Pierce's ethnographic descriptions provide compelling examples of this process at work.

Finally, moving to less subtle levels, Pierce also describes overtly exclusionary practices, along with forms of sexually-based harassment, shaming, and negative commentary ("Male attorneys referred to various women paralegals as 'bimbos,' 'ditzy,' and 'Barbie dolls,' implying they were sexually attractive but dumb.") (p. 150).

Pierce's ethnography deftly opens up the quiet, but oppressive, ways in which this gendered division of labor operates. In both overt and covert ways, she argues, those who perform the emotional labor of caretaking are rendered invisible as human beings. This can be evidenced in quite material form, in the degree to which a worker is "interruptible" -- so that a superior can walk up at any time and expect the worker to put down everything. (An extension of this is the related expectation that the superior can demand and receive whatever his or her emotional needs require -- whether it is reassurance, a listening ear, or an opportunity to vent pent-up emotion.) Or it can be conveyed through silences -- as when attorneys walk down halls greeting other attorneys but failing to acknowledge the presence of a paralegal or secretary. This invisibility has been described as an aspect of servitude in other situations as well.

This is difficult territory to map, because of the subtlety of the processes involved.
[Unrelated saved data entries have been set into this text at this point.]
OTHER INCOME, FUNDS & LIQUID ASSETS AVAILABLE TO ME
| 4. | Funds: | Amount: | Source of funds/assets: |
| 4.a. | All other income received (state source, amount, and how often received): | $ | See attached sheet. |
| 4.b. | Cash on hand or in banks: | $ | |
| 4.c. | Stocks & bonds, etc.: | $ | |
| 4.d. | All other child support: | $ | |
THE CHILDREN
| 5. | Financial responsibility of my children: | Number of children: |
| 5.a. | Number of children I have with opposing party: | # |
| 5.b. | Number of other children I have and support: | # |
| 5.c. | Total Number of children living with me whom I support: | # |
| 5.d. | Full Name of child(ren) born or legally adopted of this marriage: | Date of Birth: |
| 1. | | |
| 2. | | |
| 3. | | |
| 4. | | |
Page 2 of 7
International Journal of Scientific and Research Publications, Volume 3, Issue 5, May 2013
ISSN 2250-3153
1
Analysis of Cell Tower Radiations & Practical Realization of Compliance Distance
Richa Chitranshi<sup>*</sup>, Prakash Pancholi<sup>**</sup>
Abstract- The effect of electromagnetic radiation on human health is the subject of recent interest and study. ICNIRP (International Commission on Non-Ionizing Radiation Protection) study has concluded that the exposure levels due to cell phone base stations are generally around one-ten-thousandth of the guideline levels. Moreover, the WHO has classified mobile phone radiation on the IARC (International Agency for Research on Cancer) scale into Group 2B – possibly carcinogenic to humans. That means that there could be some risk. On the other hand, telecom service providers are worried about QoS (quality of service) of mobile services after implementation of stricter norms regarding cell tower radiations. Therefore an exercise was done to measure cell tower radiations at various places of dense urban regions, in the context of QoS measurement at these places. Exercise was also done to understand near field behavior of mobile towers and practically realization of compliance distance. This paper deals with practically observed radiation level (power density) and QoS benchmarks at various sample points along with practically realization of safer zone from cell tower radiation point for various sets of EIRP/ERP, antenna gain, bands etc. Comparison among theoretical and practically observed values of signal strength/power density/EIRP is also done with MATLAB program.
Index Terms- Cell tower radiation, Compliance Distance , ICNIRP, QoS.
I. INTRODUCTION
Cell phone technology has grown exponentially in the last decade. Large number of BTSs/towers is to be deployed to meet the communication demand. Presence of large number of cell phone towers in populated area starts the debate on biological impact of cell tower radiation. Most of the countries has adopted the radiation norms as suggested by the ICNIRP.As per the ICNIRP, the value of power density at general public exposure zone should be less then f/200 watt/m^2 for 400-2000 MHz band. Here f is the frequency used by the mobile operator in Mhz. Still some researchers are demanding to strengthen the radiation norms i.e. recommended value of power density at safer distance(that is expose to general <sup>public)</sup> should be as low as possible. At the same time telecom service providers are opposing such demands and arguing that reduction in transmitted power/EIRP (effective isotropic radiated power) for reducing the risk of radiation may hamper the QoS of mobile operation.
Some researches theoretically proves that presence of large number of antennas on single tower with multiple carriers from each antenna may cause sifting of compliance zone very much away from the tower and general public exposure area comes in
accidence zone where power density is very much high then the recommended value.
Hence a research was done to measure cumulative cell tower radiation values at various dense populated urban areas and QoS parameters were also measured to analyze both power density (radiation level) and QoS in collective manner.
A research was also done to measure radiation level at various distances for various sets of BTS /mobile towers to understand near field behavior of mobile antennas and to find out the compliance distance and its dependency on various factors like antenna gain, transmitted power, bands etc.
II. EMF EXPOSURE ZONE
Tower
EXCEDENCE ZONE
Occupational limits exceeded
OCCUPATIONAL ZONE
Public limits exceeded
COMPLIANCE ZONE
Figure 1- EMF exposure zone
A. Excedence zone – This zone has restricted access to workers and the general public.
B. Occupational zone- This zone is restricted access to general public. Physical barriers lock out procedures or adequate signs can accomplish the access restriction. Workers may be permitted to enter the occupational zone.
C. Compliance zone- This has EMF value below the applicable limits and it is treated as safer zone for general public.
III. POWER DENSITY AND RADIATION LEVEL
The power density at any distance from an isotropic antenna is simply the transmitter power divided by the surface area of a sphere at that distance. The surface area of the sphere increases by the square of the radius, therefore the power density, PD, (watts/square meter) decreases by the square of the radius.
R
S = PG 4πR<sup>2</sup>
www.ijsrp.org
Pierce's book is a major contribution to the study of the contemporary professional workplace, as well as to our understanding of the real reasons for the much-discussed "glass ceiling". Her answers are, happily, not simplistic; the study produces a complex model in which not all women or men are alike, and in which structure is not simply imposed unilaterally from above. A strong point of the book is her discussion of the range of women's responses to the double-binds they face. And yet, just as Buroway's workers contribute to hierarchy even as they resist, Pierce shows us the ways in which many of women's coping strategies ultimately participate in an ongoing structure of relations that disadvantages them. Her book joins a small, cutting-edge literature that is elucidating the processes that continue to reproduce inequality in the modern, capitalist workplace. For those interested in the sociology of law, this is a compelling and accessible account of the ways in which previously understudied aspects of legal work involving emotion and gender are shaping the legal profession -- and, by extension, the way law is practiced.